Türkiye genelinde 130 bin lokanta, restoran, döner büfesi, kafe ve pastaneyi çatısı altında bulunduran Türkiye Lokantacılar ve Pastacılar Federasyonu’nun Genel Başkanı Sayit Karabağlı, endüstriyel mutfak sektörünün kendileri açısından çok önemli olmasına rağmen ilişkilerde bazı kopukluklar yaşandığını belirtiyor. Geçtiğimiz yıllarda TUSİD ile iletişim kurmak amacıyla birkaç girişimde bulunduklarını belirten Karabağlı, “Ortak çalışarak sektörümüzü daha bilinçli hale getirmek, lokantacı esnafımızı endüstriyel mutfak ekipmanlarındaki yeni teknolojilerden ve gelişmelerden haberdar etmek son derece mümkün. Ayrıca büyük firmaların dışında endüstriyel mutfak sektöründe merdivenaltı üretim yapan çok sayıda firma var ve bu durum fiyat istikrarsızlığını ve kalitesi düşük ürünlerin lokanta ve restoranlarda kullanımının önünü açıyor. Bir araya gelerek bu sorunları aşmak için girişimlerimiz oldu ama maalesef başarılı olamadık. Bizler endüstriyel mutfak sanayicilerinden herhangi bir yardım istemiyoruz. Beraber güç birliği yapalım istiyoruz” diyor.

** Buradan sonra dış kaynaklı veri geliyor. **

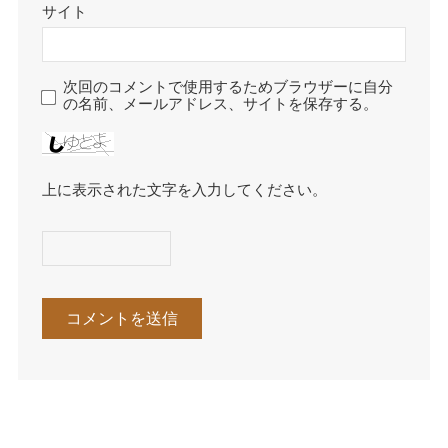
サイト
次回のコメントで使用するためブラウザーに自分
の名前、メールアドレス、サイトを保存する。
上に表示された文字を入力してください。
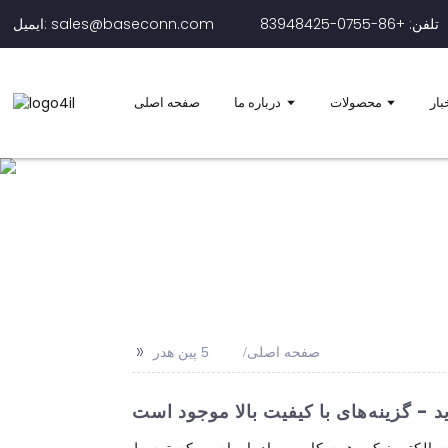
تلفن: +86-0755-83948425
ایمیل: sales@baseconn.com
بار
محصولات
درباره ما
صفحه اصلی
>>
صفحه اصلی
5 پین هدر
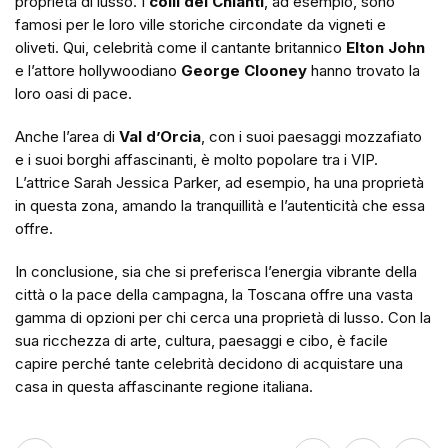
proprietà di lusso. I
colli del Chianti
, ad esempio, sono
famosi per le loro ville storiche circondate da vigneti e
oliveti. Qui, celebrità come il cantante britannico
Elton John
e l’attore hollywoodiano
George Clooney
hanno trovato la
loro oasi di pace.
Anche l’area di
Val d’Orcia
, con i suoi paesaggi mozzafiato
e i suoi borghi affascinanti, è molto popolare tra i VIP.
L’attrice Sarah Jessica Parker, ad esempio, ha una proprietà
in questa zona, amando la tranquillità e l’autenticità che essa
offre.
In conclusione, sia che si preferisca l’energia vibrante della
città o la pace della campagna, la Toscana offre una vasta
gamma di opzioni per chi cerca una proprietà di lusso. Con la
sua ricchezza di arte, cultura, paesaggi e cibo, è facile
capire perché tante celebrità decidono di acquistare una
casa in questa affascinante regione italiana.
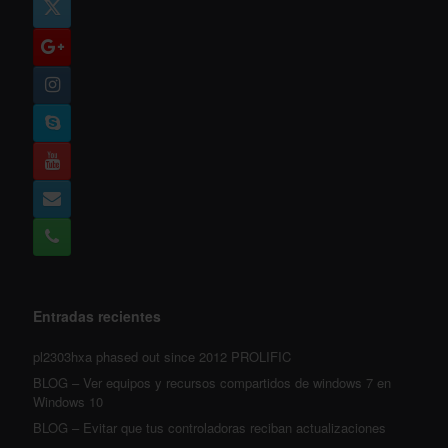
Entradas recientes
pl2303hxa phased out since 2012 PROLIFIC
BLOG – Ver equipos y recursos compartidos de windows 7 en
Windows 10
BLOG – Evitar que tus controladoras reciban actualizaciones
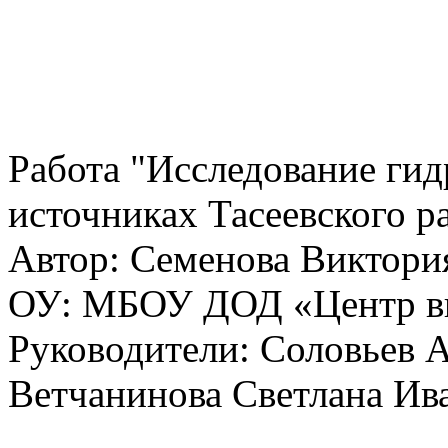
Работа "Исследование гид
источниках Тасеевского р
Автор: Семенова Виктор
ОУ: МБОУ ДОД «Центр вн
Руководители: Соловьев 
Ветчанинова Светлана Ив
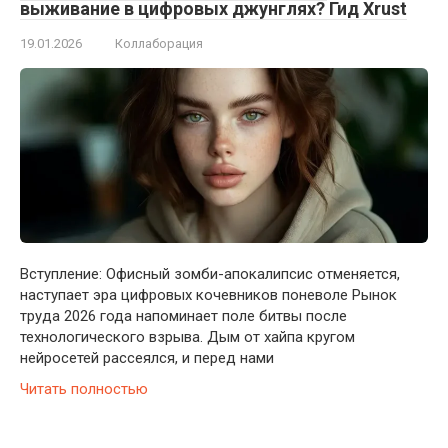
выживание в цифровых джунглях? Гид Xrust
19.01.2026
Коллаборация
Вступление: Офисный зомби-апокалипсис отменяется,
наступает эра цифровых кочевников поневоле Рынок
труда 2026 года напоминает поле битвы после
технологического взрыва. Дым от хайпа кругом
нейросетей рассеялся, и перед нами
Читать полностью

“TUSİD ile indirimli fiyat konusunda bir anlaşma yapılabilir”
Endüstriyel mutfak ekipmanlarında yüksek fiyatların lokantacı esnafının merdiven altı olarak tabir edilen kalitesi düşük ürünlere yönelttiğine dikkat çeken Sayit Karabağlı, “Maalesef yeterli bilgi sahibi olmayan esnafımızın krom diye aldığı ürün 4-5 gün sonra paslanmaya başlıyor. Bu da ciddi masraflar doğuruyor. Bu tarz düşük kalitede ürünlerin sektörümüzde yüzde 70 oranında kullanıldığını gözlemliyoruz. Bu işletmelerden temsilcileri endüstriyel mutfak sanayicileriyle bir araya getirerek iş birliği kurulsa bu durumdan herkesin kazançlı çıkacağına inanıyorum. Bu aşamada TUSİD ile ortak çalışabiliriz. Örneğin TUSİD çatısı altında faaliyet gösteren firmalara yönlendireceğimiz federasyonumuza üye olan işletmelere endüstriyel mutfak ekipmanı alımında belirli indirimler yapılabilir. Bu durum her iki sektörün yararına olacaktır” şeklinde açıklamalarda bulunuyor.